Andres and Udi are having a discussion about disconnected applications that has overflowed into the topic of service oriented architecture.
"Now, we need to send those changes to the server, together, because I want them executed in a single transaction. I cannot have a service called 'ModifyOrderCustomerInformation', another 'AddALineToOrder' and 'DeleteLineFromOrder'. I need an 'UpdateOrder' service. You can use a diffgram to do it, or you could build your own change-serialization mechanism.
So, I really don't see how you can build an application the way he suggests. It's very nice from the 'service' point of view, but it's very difficult from the client point of view. The only way I see is to map the UI to the service interface, so the user can 'Change Address' or 'Update Marital Status' as different operations in the UI layer, but I can't let the user 'Modify the Customer'. It's a lot of work, and I seriously doubt that the users will like it." 
Here's the thing: if you application is a smart client application and it can work disconnected, then you probably want to be using a service oriented architecture. Andres rightly points out that you don't want 5 different methods for updating an order. Although you technically could do it that way, you probably don't want to be ignoring the transactional context of the conversation or locking tables for significant time periods.
The bottom line is that service oriented architecture is a very different model. When designing your service, you have to look at the tasks that are being performed, not the DB operations. In a traditional application, you might have CreateCustomer, CreateOrder and CreateLineItem methods. Your shopping card would call those three methods and wrap the thing in a transaction and everything works as expected. However, the service oriented approach asks the question, "What is the task that is being performed?" Although technically the user is creating an order and line items and a record for themselves, that is not the task they are performing. The task they are performing is placing an order. So, your service oriented architecture would have a single message called "PlaceOrder" which contains all the information required to place an order. That method returns to the user information regarding whether the order was placed succesfully, not whether each line item was created.

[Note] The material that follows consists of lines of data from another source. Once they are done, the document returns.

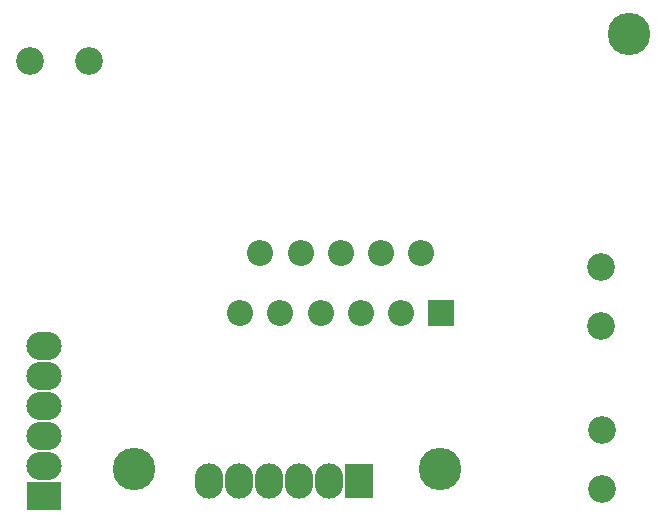
<source format=gbr>
G04 #@! TF.FileFunction,Soldermask,Bot*
%FSLAX46Y46*%
G04 Gerber Fmt 4.6, Leading zero omitted, Abs format (unit mm)*
G04 Created by KiCad (PCBNEW 4.0.1-stable) date 23/05/2018 12:47:38*
%MOMM*%
G01*
G04 APERTURE LIST*
%ADD10C,0.100000*%
%ADD11R,2.200000X2.200000*%
%ADD12O,2.200000X2.200000*%
%ADD13C,2.350000*%
%ADD14R,3.000000X2.400000*%
%ADD15O,3.000000X2.400000*%
%ADD16R,2.400000X3.000000*%
%ADD17O,2.400000X3.000000*%
%ADD18C,3.600000*%
G04 APERTURE END LIST*
D10*
D11*
X109800000Y-49230000D03*
D12*
X108100000Y-44150000D03*
X106400000Y-49230000D03*
X104700000Y-44150000D03*
X103000000Y-49230000D03*
X101300000Y-44150000D03*
X99600000Y-49230000D03*
X97900000Y-44150000D03*
X96200000Y-49230000D03*
X94500000Y-44150000D03*
X92800000Y-49230000D03*
D13*
X79970000Y-27940000D03*
X74970000Y-27940000D03*
D14*
X76200000Y-64770000D03*
D15*
X76200000Y-62230000D03*
X76200000Y-59690000D03*
X76200000Y-57150000D03*
X76200000Y-54610000D03*
X76200000Y-52070000D03*
D16*
X102870000Y-63500000D03*
D17*
X100330000Y-63500000D03*
X97790000Y-63500000D03*
X95250000Y-63500000D03*
X92710000Y-63500000D03*
X90170000Y-63500000D03*
D13*
X123320000Y-50350000D03*
X123320000Y-45350000D03*
X123420000Y-59160000D03*
X123420000Y-64160000D03*
D18*
X109728000Y-62484000D03*
X125700000Y-25600000D03*
X83820000Y-62484000D03*
M02*

</source>
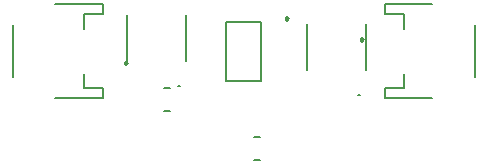
<source format=gbo>
G04*
G04 #@! TF.GenerationSoftware,Altium Limited,Altium Designer,21.9.2 (33)*
G04*
G04 Layer_Color=32896*
%FSLAX25Y25*%
%MOIN*%
G70*
G04*
G04 #@! TF.SameCoordinates,DE561362-EE76-411C-985F-06221E673FF8*
G04*
G04*
G04 #@! TF.FilePolarity,Positive*
G04*
G01*
G75*
%ADD10C,0.00984*%
%ADD12C,0.00787*%
%ADD13C,0.00600*%
%ADD16C,0.00500*%
D10*
X39854Y3937D02*
X39116Y4363D01*
Y3511D01*
X39854Y3937D01*
X14902Y10866D02*
X14163Y11292D01*
Y10440D01*
X14902Y10866D01*
X-38870Y-3937D02*
X-39608Y-3511D01*
Y-4363D01*
X-38870Y-3937D01*
D12*
X38894Y-14642D02*
X38106D01*
X38894D01*
X-21106Y-11642D02*
X-21894D01*
X-21106D01*
X47039Y15551D02*
X62787D01*
X47039Y12402D02*
Y15551D01*
Y12402D02*
X53339D01*
Y7480D02*
Y12402D01*
Y-12402D02*
Y-7480D01*
X47039Y-12402D02*
X53339D01*
X47039Y-15551D02*
Y-12402D01*
Y-15551D02*
X62787D01*
X76961Y-8661D02*
Y8661D01*
X-5906Y-9843D02*
Y9843D01*
X5906D01*
X-5906Y-9843D02*
X5906D01*
Y9843D01*
X-76961Y-8661D02*
Y8661D01*
X-62787Y15551D02*
X-47039D01*
Y12402D02*
Y15551D01*
X-53339Y12402D02*
X-47039D01*
X-53339Y7480D02*
Y12402D01*
Y-12402D02*
Y-7480D01*
Y-12402D02*
X-47039D01*
Y-15551D02*
Y-12402D01*
X-62787Y-15551D02*
X-47039D01*
D13*
X3561Y-36350D02*
X5439D01*
X3561Y-28650D02*
X5439D01*
X-26439Y-19850D02*
X-24561D01*
X-26439Y-12150D02*
X-24561D01*
D16*
X21059Y-6177D02*
Y9177D01*
X40941Y-6177D02*
Y9177D01*
X-19059Y-3177D02*
Y12177D01*
X-38941Y-3177D02*
Y12177D01*
M02*

</source>
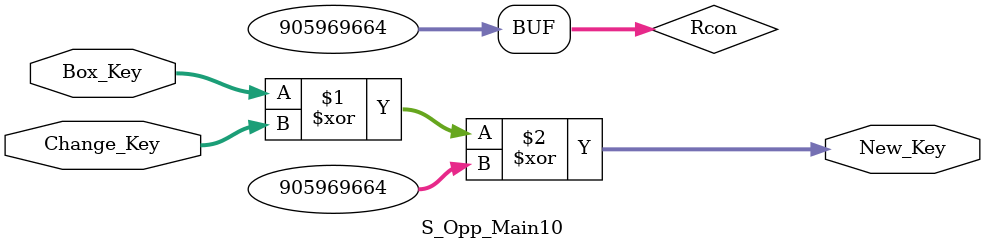
<source format=v>
module S_Opp_Main10(Box_Key,Change_Key,New_Key);
  
  input[31:0]Box_Key,Change_Key;
  
  output[31:0]New_Key;
  
  wire [31:0]Rcon;

assign Rcon=32'b0011_0110_0000_0000_0000_0000_0000_0000;

assign New_Key=Box_Key ^ Change_Key ^ Rcon;

endmodule




</source>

Now, what happens if you want to modify that order? The question I would ask first is, "Why would you do that?" Who is going to be modifying the order? Probably not the user, since they can't modify their own order after it is placed. Maybe a customer service person needs to correct some information such as the shipping address. In that case, we provide a service called "CorrectShippingAddress," not a service called "UpdateShippingAddress." Why? Because the task is correcting a shipping address. The DB operation that happens might be an update, but that's not the task. Is this more work? Slightly. The backend will still have all the update methods you are used to using, so you're not writing a bunch of extra code in the DB. However, this approach is far more powerful. One reason why is that now you have an operation defined and you can control everything about that operation. You know when the call comes in through that method that you have a customer service rep trying to update an order and can build in logic based off of that. A generic update method might have 5-6 different uses, which all contain different conditions for whether or not the operation is valid.
Additionally, this type of service oriented operation allows you to only expose the properties of your data that this specific operation uses. This makes your service a lot easier for 3rd parties to deal with. They know exactly what they need to pass in to your service instead of having 20 fields from your entity, only 5 of which they actually use for this operation.
So, I have to disagree with Andres and agree with Udi. It actually isn't a lot more work. It takes a bit more thinking and planning at the service tier, but your data tier won't look any different than it always has. If your development team has more than 1 person, the UI tier should actually be easier to code, since less knowledge is required of the internals of your application and the calls will end up looking a lot like the forms they are creating. Of course, this all assumes that you actually code your UI tier, instead of just binding everything to grids. If you just databind everything to some 3rd party super grid control, then this will complicate things... but hopefully you put a bit more thought into your UI instead of just slapping it together with the latest snazzy grid.